## DATA TO EXAMINE
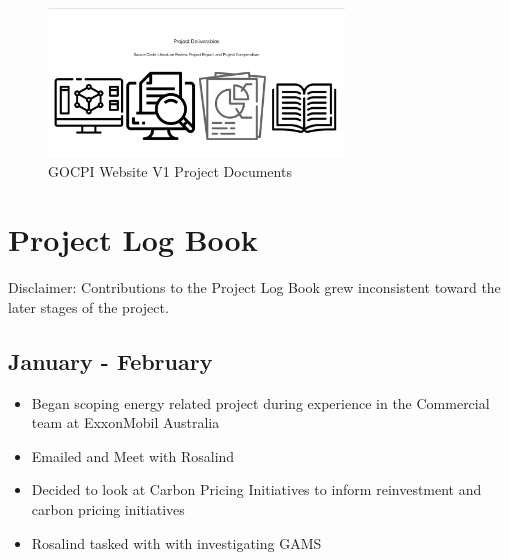 \documentclass[12pt]{article}
\begin{document}
\begin{figure}[H]
    \centering
	\includegraphics[width=0.7\textwidth]{W5.png}
    \caption{GOCPI Website V1 Project Documents}
    \label{fig:WV1PD}
\end{figure}
\newpage

\section{Project Log Book}
Disclaimer: Contributions to the Project Log Book grew inconsistent toward the later stages of the project.
\subsection*{January - February}
\begin{itemize}
	\item Began scoping energy related project during experience in the Commercial team at ExxonMobil Australia
	\item Emailed and Meet with Rosalind
	\item Decided to look at Carbon Pricing Initiatives to inform reinvestment and carbon pricing initiatives
	\item Rosalind tasked with with investigating GAMS
\end{itemize}
\end{document}
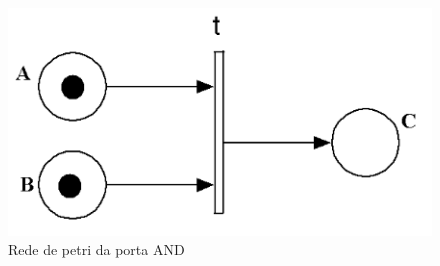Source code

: \par

\par

\par

\begin{figure}[H]
	\begin{center}
    \caption{\label{fig:petri_AND}Rede de petri da porta AND}
	\includegraphics[scale=0.60]{Figuras/and_petri.png}
	\end{center}
\end{figure}

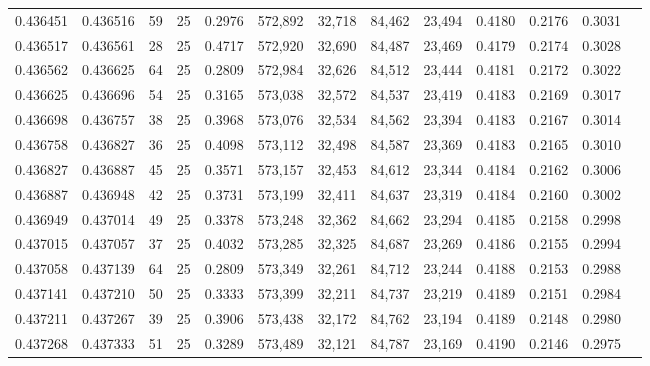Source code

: \begin{tabular}{rrrrrrrrrrrrr}
0.436451 & 0.436516 &    59 &  25 &                                     0.2976 & 572,892 &  32,718 &  84,462 &  23,494 & 0.4180 & 0.2176 & 0.3031 \\
0.436517 & 0.436561 &    28 &  25 &                                     0.4717 & 572,920 &  32,690 &  84,487 &  23,469 & 0.4179 & 0.2174 & 0.3028 \\
0.436562 & 0.436625 &    64 &  25 &                                     0.2809 & 572,984 &  32,626 &  84,512 &  23,444 & 0.4181 & 0.2172 & 0.3022 \\
0.436625 & 0.436696 &    54 &  25 &                                     0.3165 & 573,038 &  32,572 &  84,537 &  23,419 & 0.4183 & 0.2169 & 0.3017 \\
0.436698 & 0.436757 &    38 &  25 &                                     0.3968 & 573,076 &  32,534 &  84,562 &  23,394 & 0.4183 & 0.2167 & 0.3014 \\
0.436758 & 0.436827 &    36 &  25 &                                     0.4098 & 573,112 &  32,498 &  84,587 &  23,369 & 0.4183 & 0.2165 & 0.3010 \\
0.436827 & 0.436887 &    45 &  25 &                                     0.3571 & 573,157 &  32,453 &  84,612 &  23,344 & 0.4184 & 0.2162 & 0.3006 \\
0.436887 & 0.436948 &    42 &  25 &                                     0.3731 & 573,199 &  32,411 &  84,637 &  23,319 & 0.4184 & 0.2160 & 0.3002 \\
0.436949 & 0.437014 &    49 &  25 &                                     0.3378 & 573,248 &  32,362 &  84,662 &  23,294 & 0.4185 & 0.2158 & 0.2998 \\
0.437015 & 0.437057 &    37 &  25 &                                     0.4032 & 573,285 &  32,325 &  84,687 &  23,269 & 0.4186 & 0.2155 & 0.2994 \\
0.437058 & 0.437139 &    64 &  25 &                                     0.2809 & 573,349 &  32,261 &  84,712 &  23,244 & 0.4188 & 0.2153 & 0.2988 \\
0.437141 & 0.437210 &    50 &  25 &                                     0.3333 & 573,399 &  32,211 &  84,737 &  23,219 & 0.4189 & 0.2151 & 0.2984 \\
0.437211 & 0.437267 &    39 &  25 &                                     0.3906 & 573,438 &  32,172 &  84,762 &  23,194 & 0.4189 & 0.2148 & 0.2980 \\
0.437268 & 0.437333 &    51 &  25 &                                     0.3289 & 573,489 &  32,121 &  84,787 &  23,169 & 0.4190 & 0.2146 & 0.2975 \\

\end{tabular}
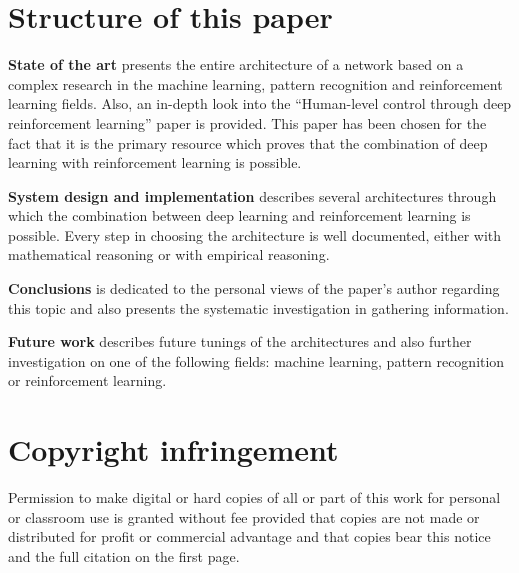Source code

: \section{Structure of this paper}
\label{sec:paper_structure}

 \textbf{State of the art} presents the entire architecture of a network based on a complex research in the machine learning, pattern recognition and reinforcement learning fields. Also, an in-depth look into the ``Human-level control through deep reinforcement learning'' paper is provided. This paper has been chosen for the fact that it is the primary resource which proves that the combination of deep learning with reinforcement learning is possible. 

 \textbf{System design and implementation} describes several architectures through which the combination between deep learning and reinforcement learning is possible. Every step in choosing the architecture is well documented, either with mathematical reasoning or with empirical reasoning.

 \textbf{Conclusions} is dedicated to the personal views of the paper's author regarding this topic and also presents the systematic investigation in gathering information.

 \textbf{Future work} describes future tunings of the architectures and also further investigation on one of the following fields: machine learning, pattern recognition or reinforcement learning.

\section{Copyright infringement}
\label{sec:copyright}
Permission to make digital or hard copies of all or part of this work for personal or classroom use is granted without fee provided that copies are not made or distributed for profit or commercial advantage and that copies bear this notice and the full citation on the first page. 







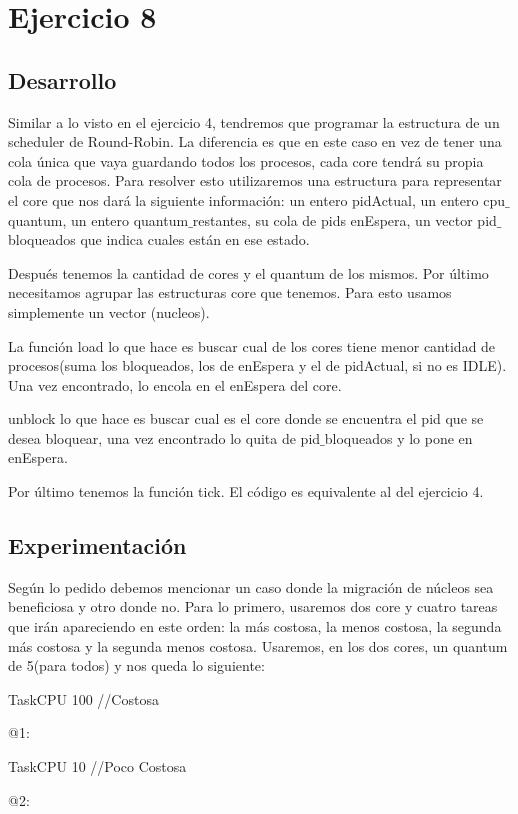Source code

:\section{Ejercicio 8}


\subsection{Desarrollo}
Similar  a lo visto en el ejercicio 4, tendremos que programar la estructura de un scheduler de Round-Robin. La diferencia es que en este caso en vez de tener una cola única 
que vaya guardando todos los procesos, cada core tendrá su propia cola de procesos. Para resolver esto utilizaremos una estructura para representar el core que nos dará la 
siguiente información: un entero pidActual, un entero cpu$\_$quantum, un entero quantum$\_$restantes, su cola de pids enEspera, un vector pid$\_$bloqueados que indica cuales están en ese estado.

Después tenemos la cantidad de cores y el quantum de los mismos. Por último necesitamos agrupar las estructuras core que tenemos. Para esto usamos simplemente un vector 
(nucleos).

La función load lo que hace es buscar cual de los cores tiene menor cantidad de procesos(suma los bloqueados, los de enEspera y el de pidActual, si no es IDLE). Una vez 
encontrado, lo encola en el enEspera del core.

unblock lo que hace es buscar cual es el core donde se encuentra el pid que se desea bloquear, una vez encontrado lo quita de pid$\_$bloqueados y lo pone en enEspera.

Por último tenemos la función tick. El código es equivalente al del ejercicio 4.


\subsection{Experimentación}
Según lo pedido debemos mencionar un caso donde la migración de núcleos sea beneficiosa y otro donde no. Para lo primero, usaremos dos core y cuatro tareas que irán apareciendo
en este orden: la más costosa,  la menos costosa, la segunda más costosa y la segunda menos costosa. Usaremos, en los dos cores, un quantum de 5(para todos) y nos queda lo siguiente:

TaskCPU 100   	//Costosa

@1:

TaskCPU 10 	//Poco Costosa

@2:

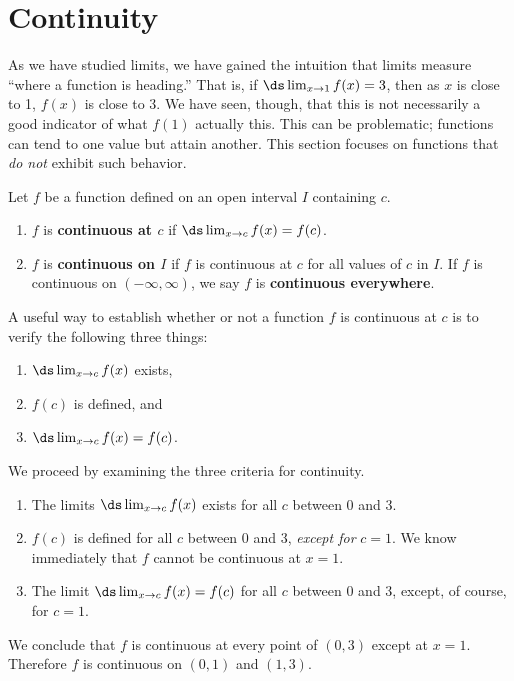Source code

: \section{Continuity}\label{sec:continuity}
As we have studied limits, we have gained the intuition that limits measure ``where a function is heading.'' That is, if $\ds \lim_{x\to 1} f(x) = 3$, then as $x$ is close to 1, $f(x)$ is close to 3. We have seen, though, that this is not necessarily a good indicator of what $f(1)$ actually this. This can be problematic; functions can tend to one value but attain another. This section focuses on functions that \textit{do not} exhibit such behavior.

{Let $f$ be a function defined on an open interval $I$ containing $c$.  
	\begin{enumerate}
	\item		$f$ is \textbf{continuous at $c$} if $\ds \lim_{x\to c}f(x) = f(c)$.
	\item		$f$ is \textbf{continuous on $I$} if $f$ is continuous at $c$ for all values of $c$ in $I$. If $f$ is continuous on $(-\infty,\infty)$, we say $f$ is \textbf{continuous everywhere}.
	\end{enumerate}
}

A useful way to establish whether or not a function $f$ is continuous at $c$ is to verify the following three things:
		\begin{enumerate}
		\item		$\ds \lim_{x\to c} f(x)$ exists,
		\item		$f(c)$ is defined, and 
		\item		$\ds \lim_{x\to c} f(x) = f(c)$.
		\end{enumerate}
		
{We proceed by examining the three criteria for continuity.
	\begin{enumerate}
	\item		The limits $\ds \lim_{x\to c} f(x)$ exists for all $c$ between 0 and 3.
	\item		$f(c)$ is defined for all $c$ between 0 and 3, \textit{except for} $c=1$. We know immediately that $f$ cannot be continuous at $x=1$.
	\item		The limit $\ds \lim_{x\to c} f(x) = f(c)$ for all $c$ between 0 and 3, except, of course, for $c=1$. 
	\end{enumerate}

We conclude that $f$ is continuous at every point of $(0,3)$ except at $x=1$. Therefore $f$ is continuous on $(0,1)$ and $(1,3)$.}\\

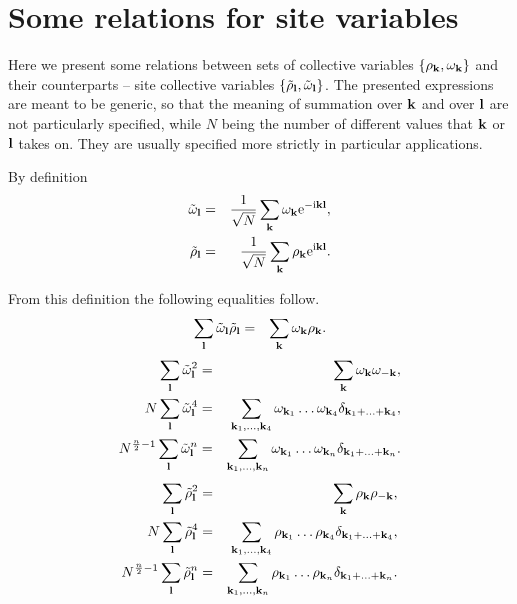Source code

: \section{\label{sec:app-b} Some relations for site variables}

Here we present some relations between sets of collective variables $\{\rho_{\vb k}, \omega_{\vb k}\}$ and their counterparts -- site collective variables $\{\tilde{\rho}_{\vb l}, \tilde{\omega}_{\vb l}\}$. The presented expressions are meant to be generic, so that the meaning of summation over $\vb k$ and over $\vb l$ are not particularly specified, while $N$ being the number of different values that $\vb k$ or $\vb l$ takes on. They are usually specified more strictly in particular applications.

By definition
\begin{eqnarray*}
	\tilde{\omega}_{\vb l} & = & \frac{1}{\sqrt{N}} \sum_{\vb k} \omega_{\vb k} {\rm e}^{-{\rm i}{\vb k}{\vb l}},
\\
	\tilde{\rho}_{\vb l} & = & \frac{1}{\sqrt{N}} \sum_{\vb k} \rho_{\vb k} {\rm e}^{{\rm i} {\vb k} {\vb l}}.
\end{eqnarray*}

From this definition the following equalities follow.
\begin{eqnarray*}
	\sum_{\vb l} \tilde{\omega}_{\vb l} \tilde{\rho}_{\vb l} & = & \sum_{\vb k} \omega_{\vb k} \rho_{\vb k}.
\end{eqnarray*}
\begin{eqnarray*}
	\sum_{\vb l} \tilde{\omega}_{\vb l}^2 & = & \sum_{\vb k} \omega_{\vb k} \omega_{-\vb k},
\\
	N \sum_{\vb l} \tilde{\omega}_{\vb l}^4 & = & \sum_{\vb k_1, \dotsc, \vb k_4} \omega_{\vb k_1} \dotsc \omega_{\vb k_4} \delta_{\vb{k}_1 + \dotsc + \vb{k}_4},
\\
	N^{\frac{n}{2} - 1} \sum_{\vb l} \tilde{\omega}_{\vb l}^n & = &  \sum_{\vb k_1, \dotsc, \vb k_n} \omega_{\vb k_1} \dotsc \omega_{\vb k_n} \delta_{\vb{k}_1 + \dotsc + \vb{k}_n}.
\end{eqnarray*}
\begin{eqnarray*}
	\sum_{\vb l} \tilde{\rho}_{\vb l}^2 & = & \sum_{\vb k} \rho_{\vb k} \rho_{-\vb k},
\\
	N \sum_{\vb l} \tilde{\rho}_{\vb l}^4 & = & \sum_{\vb k_1, \dotsc, \vb k_4} \rho_{\vb k_1} \dotsc \rho_{\vb k_4} \delta_{\vb{k}_1 + \dotsc + \vb{k}_4},
\\
	N^{\frac{n}{2} - 1} \sum_{\vb l} \tilde{\rho}_{\vb l}^n & = & \sum_{\vb k_1, \dotsc, \vb k_n} \rho_{\vb k_1} \dotsc \rho_{\vb k_n} \delta_{\vb{k}_1 + \dotsc + \vb{k}_n}.
\end{eqnarray*}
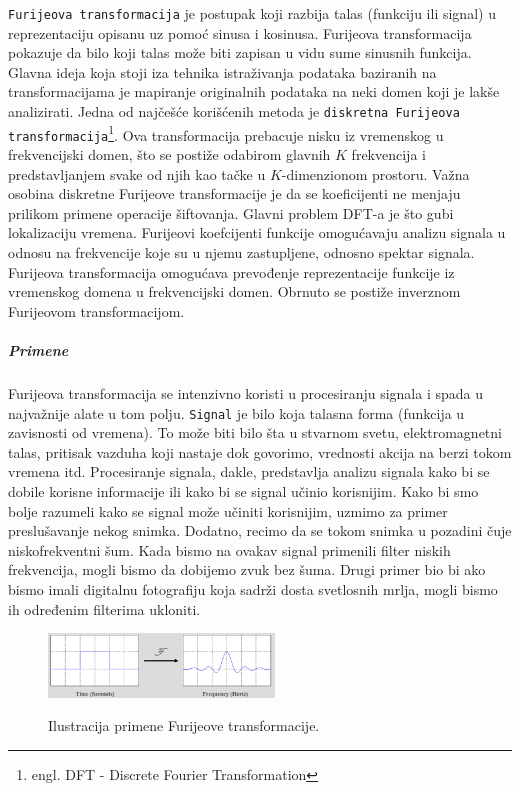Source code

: \documentclass[a4paper]{article}
\begin{document}
\texttt{Furijeova transformacija} je postupak koji razbija talas (funkciju ili signal) u reprezentaciju opisanu uz pomoć sinusa i kosinusa. Furijeova transformacija pokazuje da bilo koji talas može biti zapisan u vidu sume sinusnih funkcija. Glavna ideja koja stoji iza tehnika istraživanja podataka baziranih na transformacijama je mapiranje originalnih podataka na neki domen koji je lakše analizirati. Jedna od najčešće korišćenih metoda je \texttt{diskretna Furijeova transformacija}\footnote{engl. DFT - Discrete Fourier Transformation}. Ova transformacija prebacuje nisku iz vremenskog u frekvencijski domen, što se postiže odabirom glavnih $K$ frekvencija i predstavljanjem svake od njih kao tačke u $K$-dimenzionom prostoru. Važna osobina diskretne Furijeove transformacije je da se koeficijenti ne menjaju prilikom primene operacije šiftovanja. Glavni problem DFT-a je što gubi lokalizaciju vremena. Furijeovi koefcijenti funkcije omogućavaju analizu signala u odnosu na frekvencije koje su u njemu zastupljene, odnosno spektar signala. Furijeova transformacija omogućava prevođenje reprezentacije funkcije iz vremenskog domena u 
frekvencijski domen. Obrnuto se postiže inverznom Furijeovom transformacijom. \\

\subparagraph{Primene} Furijeova transformacija se intenzivno koristi u procesiranju signala i spada u najvažnije alate u tom polju. \texttt{Signal} je bilo koja talasna forma (funkcija u zavisnosti od vremena). To može biti bilo šta u stvarnom svetu, elektromagnetni talas, pritisak vazduha koji nastaje dok govorimo, vrednosti akcija na berzi tokom vremena itd. Procesiranje signala, dakle, predstavlja analizu signala kako bi se dobile korisne informacije ili kako bi se signal učinio korisnijim. Kako bi smo bolje razumeli kako se signal može učiniti korisnijim, uzmimo za primer preslušavanje nekog snimka. Dodatno, recimo da se tokom snimka u pozadini čuje niskofrekventni šum. Kada bismo na ovakav signal primenili filter niskih frekvencija, mogli bismo da dobijemo zvuk bez šuma. Drugi primer bio bi ako bismo imali digitalnu fotografiju koja sadrži dosta svetlosnih mrlja, mogli bismo ih određenim filterima ukloniti. \\

\begin{figure}[t]
\includegraphics[width=6cm]{Pictures/fourier2.png}
\centering
\label{fig:fourier2}
\caption{Ilustracija primene Furijeove transformacije.}
\end{figure}
\end{document}
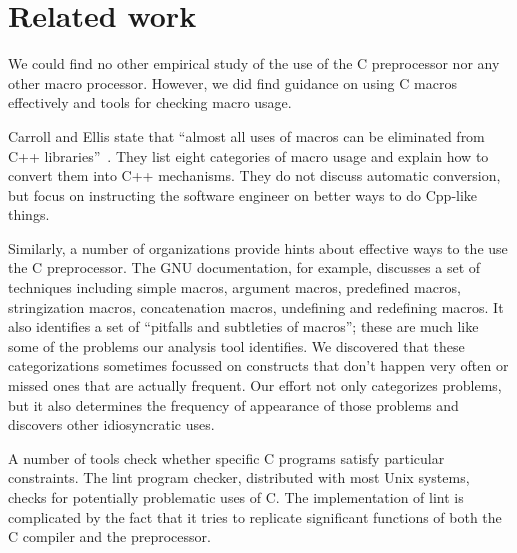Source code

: \documentclass[11pt]{article}
\begin{document}
\section{Related work}
\label{sec:related}

We could find no other empirical study of the use of the C preprocessor nor
any other macro processor.  However, we did find guidance on using C macros
effectively and tools for checking macro usage.

Carroll and Ellis state that ``almost all uses of macros can be eliminated
from C++ libraries''~\cite[p.~146]{Carroll95}.  They list eight categories
of macro usage and explain how to convert them into C++ mechanisms.  They
do not discuss automatic conversion, but focus on instructing the software
engineer on better ways to do Cpp-like things.

Similarly, a number of organizations provide hints about effective ways to
the use the C preprocessor.  The GNU documentation, for example, discusses
a set of techniques including simple macros, argument macros, predefined
macros, stringization macros, concatenation macros, undefining and
redefining macros.  It also identifies a set of ``pitfalls and subtleties
of macros''; these are much like some of the problems our analysis tool
identifies.  We discovered that these categorizations sometimes focussed on
constructs that don't happen very often or missed ones that are actually
frequent.  Our effort not only categorizes problems, but it also determines
the frequency of appearance of those problems and discovers other
idiosyncratic uses.

A number of tools check whether specific C programs satisfy particular
constraints.  The lint program checker, distributed with most Unix systems,
checks for potentially problematic uses of C\@.  The implementation of lint
is complicated by the fact that it tries to replicate significant functions
of both the C compiler and the preprocessor.
\end{document}
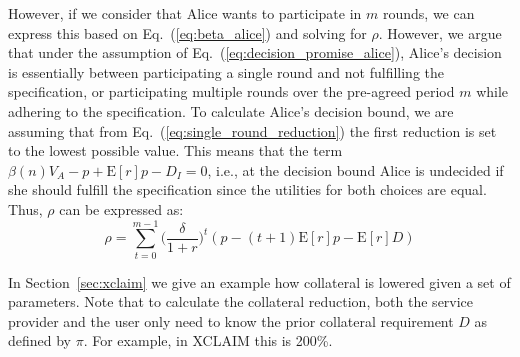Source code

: \documentclass[runningheads]{llncs}
\newcommand{\sys}{Promise\xspace}
\begin{document}
However, if we consider that Alice wants to participate in $m$ rounds, we can express this based on Eq.~(\ref{eq:beta_alice}) and solving for $\rho$.
However, we argue that under the assumption of Eq.~(\ref{eq:decision_promise_alice}), Alice's decision is essentially between participating a single round and not fulfilling the specification, or participating multiple rounds over the pre-agreed period $m$ while adhering to the specification.
To calculate Alice's decision bound, we are assuming that from Eq.~(\ref{eq:single_round_reduction}) the first reduction is set to the lowest possible value.
This means that the term $\beta(n)V_A - p + \mathrm{E}[r]p - D_I = 0$, i.e., at the decision bound Alice is undecided if she should fulfill the specification since the utilities for both choices are equal.
Thus, $\rho$ can be expressed as:
\begin{equation}
    \label{eq:multi_round_reduction}
    \rho = \sum_{t=0}^{m-1} \big( \frac{\delta}{1+r} \big)^{t} ( p - (t+1)\mathrm{E}[r]p - \mathrm{E}[r]D)
\end{equation}

In Section~\ref{sec:xclaim} we give an example how collateral is lowered given a set of parameters.
Note that to calculate the collateral reduction, both the service provider and the user only need to know the prior collateral requirement $D$ as defined by $\pi$.
For example, in XCLAIM this is 200\%.





\end{document}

## EXERCISE REQUIREMENTS
Count every line above that holds the string "look" and give the total, nothing more.

## ANSWER BELOW
2